My only concern was what b"%s" % 'abc' should do, because in
general, str may not contain only ASCII. (generalize to b"%s" %
str(...) ). Guido solved that one nicely. Of course, at this
point, I could punt the whole argument off to "Guido said so", but
since you asked me, I felt it appropriate to respond from my
perspective... and I'm not sure Guido specifically addressed your
smuggled binary proposal.

When the mixture of text and binary is done as encoded text in
binary, then it is obvious that only limited text processing can be
performed, and getting the text there requires that it was encoded
(hopefully properly encoded per the binary specification being
created) to become binary. And there are no extra, confusing Latin-1
encode/decode operations required.

From a higher-level perspective, I think it would be great to have a
module, perhaps called "boundary" (let's call it that for now), that
allow some definition syntax (augmented BNF? augmented ABNF?) to
explain the format of a binary blob. And then provide methods for
generating and parsing it to/from Python objects. Obviously, the
ABNF couldn't understand Python objects; instead, Python objects
might define the ABNF to which they correspond, and methods for
accepting binary and producing the object (factory method?) and
methods for generating the binary. As objects build upon other
objects, the ABNF to which the correspond could be constructed, and
perhaps even proven to be capable of parsing all valid blobs
corresponding to the specification, and perhaps even proven to be
capable of generating only valid blobs (although I'm not a software
proof guru; last I heard there were definite limits on the ability
to do proofs, but maybe this is a limited enough domain it could
work).

Then all blobs could be operated on sort of like web browsers
operate on the DOM, or some XML parsing libraries, by defining each
blob as a collection of objects for the pieces. XML is far too wordy
for practical use (but hey! it is readable) but perhaps it could be
practical if tokenized, and then the tokenized representation could
be converted to a DOM just like XML and HTML are. (this is mostly to
draw the parallel in the parsing and processing techniques; I'm not
seriously suggesting a binary version of XML, but there is a strong
parallel, and it could be done). Given a DOM-like structure, a
validator could be written to operate on it, though, to provide, if
not a proof, at least a sanity check. And, given the DOM-like
structure, one call to the top-level object to generate the blob
format would walk over all of them, generating the whole blob.
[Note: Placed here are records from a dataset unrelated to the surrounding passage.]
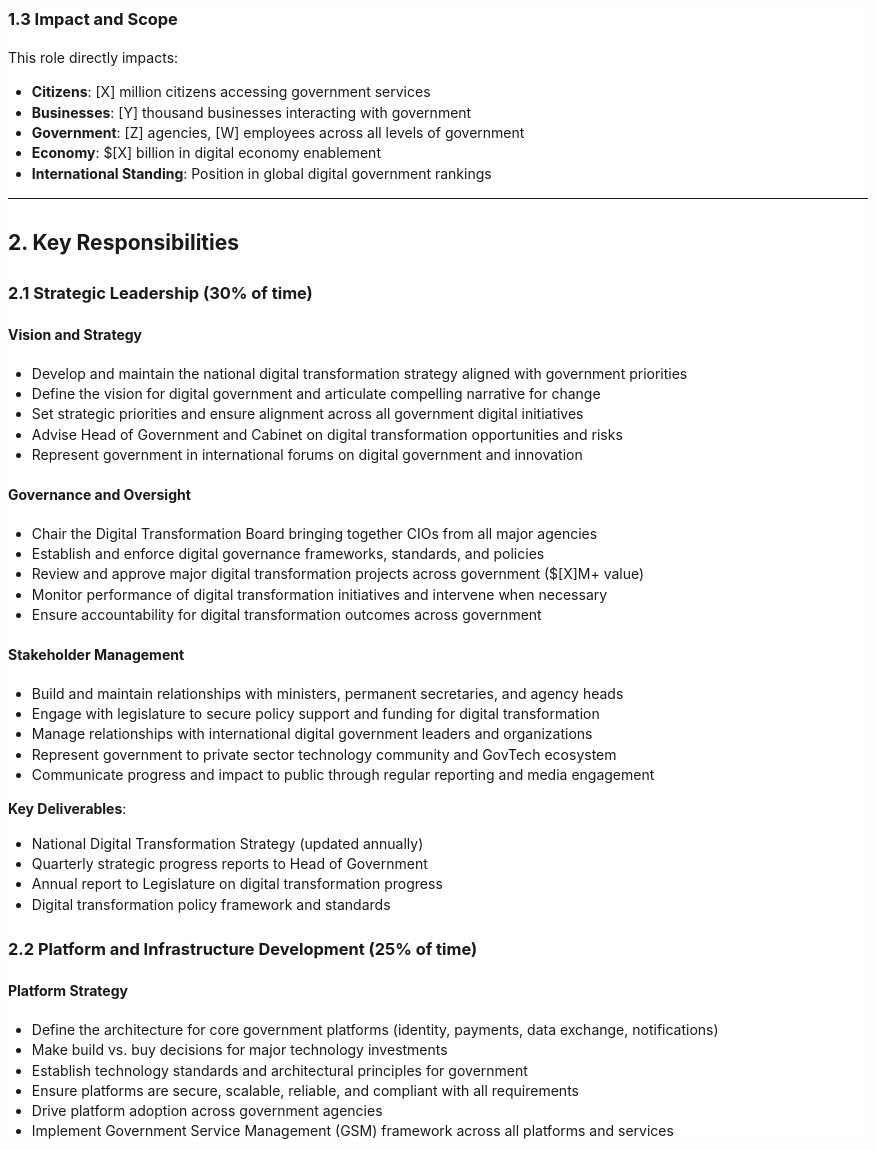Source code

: ### 1.3 Impact and Scope

This role directly impacts:
- **Citizens**: [X] million citizens accessing government services
- **Businesses**: [Y] thousand businesses interacting with government
- **Government**: [Z] agencies, [W] employees across all levels of government
- **Economy**: $[X] billion in digital economy enablement
- **International Standing**: Position in global digital government rankings

---

## 2. Key Responsibilities

### 2.1 Strategic Leadership (30% of time)

#### Vision and Strategy
- Develop and maintain the national digital transformation strategy aligned with government priorities
- Define the vision for digital government and articulate compelling narrative for change
- Set strategic priorities and ensure alignment across all government digital initiatives
- Advise Head of Government and Cabinet on digital transformation opportunities and risks
- Represent government in international forums on digital government and innovation

#### Governance and Oversight
- Chair the Digital Transformation Board bringing together CIOs from all major agencies
- Establish and enforce digital governance frameworks, standards, and policies
- Review and approve major digital transformation projects across government ($[X]M+ value)
- Monitor performance of digital transformation initiatives and intervene when necessary
- Ensure accountability for digital transformation outcomes across government

#### Stakeholder Management
- Build and maintain relationships with ministers, permanent secretaries, and agency heads
- Engage with legislature to secure policy support and funding for digital transformation
- Manage relationships with international digital government leaders and organizations
- Represent government to private sector technology community and GovTech ecosystem
- Communicate progress and impact to public through regular reporting and media engagement

**Key Deliverables**:
- National Digital Transformation Strategy (updated annually)
- Quarterly strategic progress reports to Head of Government
- Annual report to Legislature on digital transformation progress
- Digital transformation policy framework and standards

### 2.2 Platform and Infrastructure Development (25% of time)

#### Platform Strategy
- Define the architecture for core government platforms (identity, payments, data exchange, notifications)
- Make build vs. buy decisions for major technology investments
- Establish technology standards and architectural principles for government
- Ensure platforms are secure, scalable, reliable, and compliant with all requirements
- Drive platform adoption across government agencies
- Implement Government Service Management (GSM) framework across all platforms and services
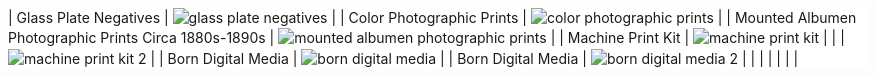 | Glass Plate Negatives                                                                                       | ![glass plate negatives](https://user-images.githubusercontent.com/58087302/79923319-3ceaa380-8403-11ea-9f42-0f01ffd7aa3c.png)                |
| Color Photographic Prints                                                                                   | ![color photographic prints](https://user-images.githubusercontent.com/58087302/79923363-5d1a6280-8403-11ea-9ab4-d309f7fb76ea.jpeg)           |
| Mounted Albumen Photographic Prints Circa 1880s-1890s                                                       | ![mounted albumen photographic prints](https://user-images.githubusercontent.com/58087302/79923444-80451200-8403-11ea-945c-d5fd367bb1e0.jpeg) |
| Machine Print Kit                                                                                           | ![machine print kit](https://user-images.githubusercontent.com/58087302/79923487-98b52c80-8403-11ea-8f00-295c94fd5724.jpeg)                   |
|                                                                                                             | ![machine print kit 2](https://user-images.githubusercontent.com/58087302/79923531-b4b8ce00-8403-11ea-8bb3-68f619b557ba.jpeg)                 |
| Born Digital Media                                                                                          | ![born digital media](https://user-images.githubusercontent.com/58087302/79923578-cc905200-8403-11ea-9ed2-84ed9190271e.jpeg)                  |
| Born Digital Media                                                                                          | ![born digital media 2](https://user-images.githubusercontent.com/58087302/79923608-e29e1280-8403-11ea-9f5d-e1a8cd0027bc.jpeg)                |
|                                                                                                             |                                                                                                                                               |
|                                                                                                             |                                                                                                                                               |
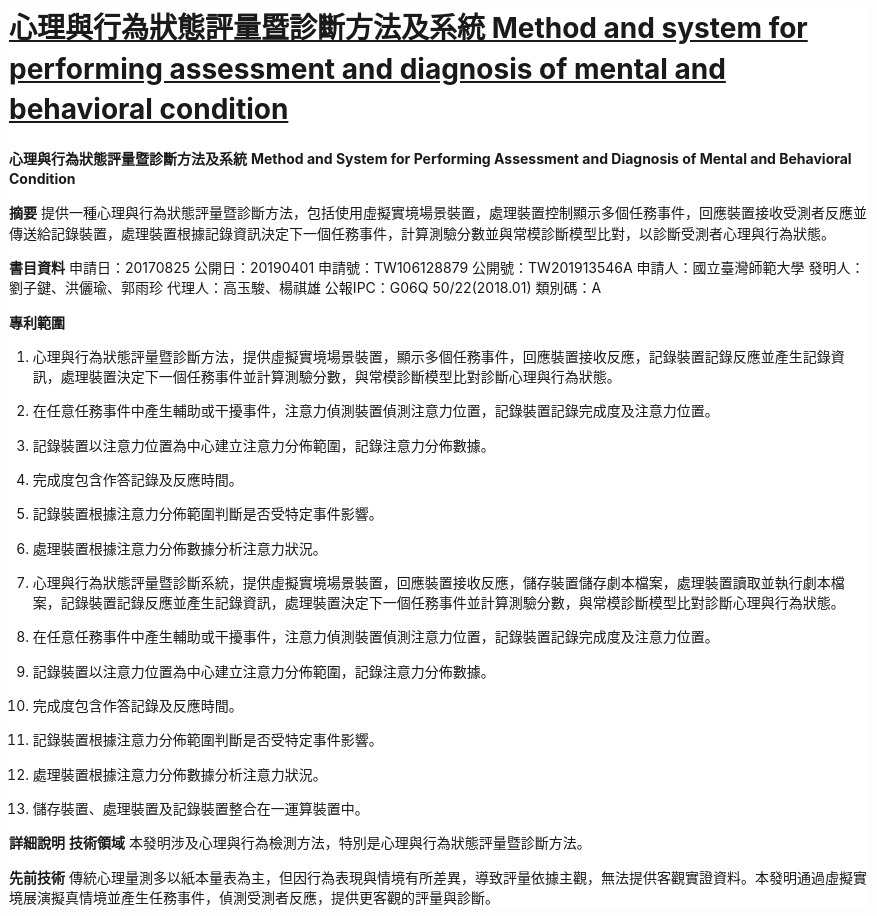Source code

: 


# [心理與行為狀態評量暨診斷方法及系統 Method and system for performing assessment and diagnosis of mental and behavioral condition](https://gpss4.tipo.gov.tw/gpsskmc/gpssbkm?!!FRURLTW201913546A)

**心理與行為狀態評量暨診斷方法及系統**
**Method and System for Performing Assessment and Diagnosis of Mental and Behavioral Condition**

**摘要**
提供一種心理與行為狀態評量暨診斷方法，包括使用虛擬實境場景裝置，處理裝置控制顯示多個任務事件，回應裝置接收受測者反應並傳送給記錄裝置，處理裝置根據記錄資訊決定下一個任務事件，計算測驗分數並與常模診斷模型比對，以診斷受測者心理與行為狀態。

**書目資料**
申請日：20170825
公開日：20190401
申請號：TW106128879
公開號：TW201913546A
申請人：國立臺灣師範大學
發明人：劉子鍵、洪儷瑜、郭雨珍
代理人：高玉駿、楊祺雄
公報IPC：G06Q 50/22(2018.01)
類別碼：A

**專利範圍**
1. 心理與行為狀態評量暨診斷方法，提供虛擬實境場景裝置，顯示多個任務事件，回應裝置接收反應，記錄裝置記錄反應並產生記錄資訊，處理裝置決定下一個任務事件並計算測驗分數，與常模診斷模型比對診斷心理與行為狀態。

2. 在任意任務事件中產生輔助或干擾事件，注意力偵測裝置偵測注意力位置，記錄裝置記錄完成度及注意力位置。

3. 記錄裝置以注意力位置為中心建立注意力分佈範圍，記錄注意力分佈數據。

4. 完成度包含作答記錄及反應時間。

5. 記錄裝置根據注意力分佈範圍判斷是否受特定事件影響。

6. 處理裝置根據注意力分佈數據分析注意力狀況。

7. 心理與行為狀態評量暨診斷系統，提供虛擬實境場景裝置，回應裝置接收反應，儲存裝置儲存劇本檔案，處理裝置讀取並執行劇本檔案，記錄裝置記錄反應並產生記錄資訊，處理裝置決定下一個任務事件並計算測驗分數，與常模診斷模型比對診斷心理與行為狀態。

8. 在任意任務事件中產生輔助或干擾事件，注意力偵測裝置偵測注意力位置，記錄裝置記錄完成度及注意力位置。

9. 記錄裝置以注意力位置為中心建立注意力分佈範圍，記錄注意力分佈數據。

10. 完成度包含作答記錄及反應時間。

11. 記錄裝置根據注意力分佈範圍判斷是否受特定事件影響。

12. 處理裝置根據注意力分佈數據分析注意力狀況。

13. 儲存裝置、處理裝置及記錄裝置整合在一運算裝置中。

**詳細說明**
**技術領域**
本發明涉及心理與行為檢測方法，特別是心理與行為狀態評量暨診斷方法。

**先前技術**
傳統心理量測多以紙本量表為主，但因行為表現與情境有所差異，導致評量依據主觀，無法提供客觀實證資料。本發明通過虛擬實境展演擬真情境並產生任務事件，偵測受測者反應，提供更客觀的評量與診斷。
Off I go, drifting into Python ideas.... but I have a program I want
to rewrite that could surely use some of these techniques (and
probably will), because it wants to read several legacy formats, and
produce several legacy formats, as well as a new, more comprehensive
format. So the objects will be required to parse/generate 4
different blob structures, one of which has its own set of several
legacy variations.